**WHAT YOU WILL DO**.
Change "scientific name" to "Latin name" everywhere in the records below, and give all the lines again with nothing else altered.

**DATA SECTION**.
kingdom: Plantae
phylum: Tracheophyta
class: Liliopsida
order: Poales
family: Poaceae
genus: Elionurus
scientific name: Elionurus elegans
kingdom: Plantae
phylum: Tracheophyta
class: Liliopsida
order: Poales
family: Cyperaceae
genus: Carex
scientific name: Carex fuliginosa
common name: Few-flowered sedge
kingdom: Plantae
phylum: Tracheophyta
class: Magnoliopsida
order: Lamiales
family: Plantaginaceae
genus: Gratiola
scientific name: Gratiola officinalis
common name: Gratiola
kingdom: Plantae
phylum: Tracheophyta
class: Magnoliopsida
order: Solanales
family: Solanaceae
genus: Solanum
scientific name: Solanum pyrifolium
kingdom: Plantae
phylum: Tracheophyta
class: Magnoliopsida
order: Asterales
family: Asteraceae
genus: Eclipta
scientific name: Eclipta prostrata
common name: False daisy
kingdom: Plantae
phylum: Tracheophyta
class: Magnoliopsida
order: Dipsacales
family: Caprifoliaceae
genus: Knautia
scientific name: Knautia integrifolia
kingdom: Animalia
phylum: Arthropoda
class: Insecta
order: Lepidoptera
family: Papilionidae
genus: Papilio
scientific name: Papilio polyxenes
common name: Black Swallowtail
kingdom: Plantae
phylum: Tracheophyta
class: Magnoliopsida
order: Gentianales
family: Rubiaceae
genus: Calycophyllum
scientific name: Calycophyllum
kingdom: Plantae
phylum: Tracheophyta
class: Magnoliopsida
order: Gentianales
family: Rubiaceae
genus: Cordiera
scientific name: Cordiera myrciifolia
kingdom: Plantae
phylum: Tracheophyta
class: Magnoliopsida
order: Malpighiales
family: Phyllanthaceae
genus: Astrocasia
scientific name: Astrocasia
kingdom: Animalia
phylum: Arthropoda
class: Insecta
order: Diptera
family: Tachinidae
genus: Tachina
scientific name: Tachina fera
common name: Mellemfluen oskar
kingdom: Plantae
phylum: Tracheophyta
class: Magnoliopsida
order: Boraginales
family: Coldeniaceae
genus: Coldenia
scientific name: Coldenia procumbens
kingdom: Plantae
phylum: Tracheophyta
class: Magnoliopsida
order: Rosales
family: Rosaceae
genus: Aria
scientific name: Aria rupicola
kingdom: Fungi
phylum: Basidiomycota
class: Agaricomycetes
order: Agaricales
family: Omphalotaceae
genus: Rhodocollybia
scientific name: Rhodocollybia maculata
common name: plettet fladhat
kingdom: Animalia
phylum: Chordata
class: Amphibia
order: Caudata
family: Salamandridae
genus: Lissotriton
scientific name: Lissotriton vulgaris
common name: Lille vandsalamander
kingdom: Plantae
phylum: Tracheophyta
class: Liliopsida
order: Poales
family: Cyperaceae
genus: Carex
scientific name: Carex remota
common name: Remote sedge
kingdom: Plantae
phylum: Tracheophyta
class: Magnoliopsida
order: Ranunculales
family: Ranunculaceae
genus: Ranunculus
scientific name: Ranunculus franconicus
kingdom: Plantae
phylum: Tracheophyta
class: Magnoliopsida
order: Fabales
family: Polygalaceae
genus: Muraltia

**PROBLEM SOLUTION**.
kingdom: Plantae
phylum: Tracheophyta
class: Liliopsida
order: Poales
family: Poaceae
genus: Elionurus
Latin name: Elionurus elegans
kingdom: Plantae
phylum: Tracheophyta
class: Liliopsida
order: Poales
family: Cyperaceae
genus: Carex
Latin name: Carex fuliginosa
common name: Few-flowered sedge
kingdom: Plantae
phylum: Tracheophyta
class: Magnoliopsida
order: Lamiales
family: Plantaginaceae
genus: Gratiola
Latin name: Gratiola officinalis
common name: Gratiola
kingdom: Plantae
phylum: Tracheophyta
class: Magnoliopsida
order: Solanales
family: Solanaceae
genus: Solanum
Latin name: Solanum pyrifolium
kingdom: Plantae
phylum: Tracheophyta
class: Magnoliopsida
order: Asterales
family: Asteraceae
genus: Eclipta
Latin name: Eclipta prostrata
common name: False daisy
kingdom: Plantae
phylum: Tracheophyta
class: Magnoliopsida
order: Dipsacales
family: Caprifoliaceae
genus: Knautia
Latin name: Knautia integrifolia
kingdom: Animalia
phylum: Arthropoda
class: Insecta
order: Lepidoptera
family: Papilionidae
genus: Papilio
Latin name: Papilio polyxenes
common name: Black Swallowtail
kingdom: Plantae
phylum: Tracheophyta
class: Magnoliopsida
order: Gentianales
family: Rubiaceae
genus: Calycophyllum
Latin name: Calycophyllum
kingdom: Plantae
phylum: Tracheophyta
class: Magnoliopsida
order: Gentianales
family: Rubiaceae
genus: Cordiera
Latin name: Cordiera myrciifolia
kingdom: Plantae
phylum: Tracheophyta
class: Magnoliopsida
order: Malpighiales
family: Phyllanthaceae
genus: Astrocasia
Latin name: Astrocasia
kingdom: Animalia
phylum: Arthropoda
class: Insecta
order: Diptera
family: Tachinidae
genus: Tachina
Latin name: Tachina fera
common name: Mellemfluen oskar
kingdom: Plantae
phylum: Tracheophyta
class: Magnoliopsida
order: Boraginales
family: Coldeniaceae
genus: Coldenia
Latin name: Coldenia procumbens
kingdom: Plantae
phylum: Tracheophyta
class: Magnoliopsida
order: Rosales
family: Rosaceae
genus: Aria
Latin name: Aria rupicola
kingdom: Fungi
phylum: Basidiomycota
class: Agaricomycetes
order: Agaricales
family: Omphalotaceae
genus: Rhodocollybia
Latin name: Rhodocollybia maculata
common name: plettet fladhat
kingdom: Animalia
phylum: Chordata
class: Amphibia
order: Caudata
family: Salamandridae
genus: Lissotriton
Latin name: Lissotriton vulgaris
common name: Lille vandsalamander
kingdom: Plantae
phylum: Tracheophyta
class: Liliopsida
order: Poales
family: Cyperaceae
genus: Carex
Latin name: Carex remota
common name: Remote sedge
kingdom: Plantae
phylum: Tracheophyta
class: Magnoliopsida
order: Ranunculales
family: Ranunculaceae
genus: Ranunculus
Latin name: Ranunculus franconicus
kingdom: Plantae
phylum: Tracheophyta
class: Magnoliopsida
order: Fabales
family: Polygalaceae
genus: Muraltia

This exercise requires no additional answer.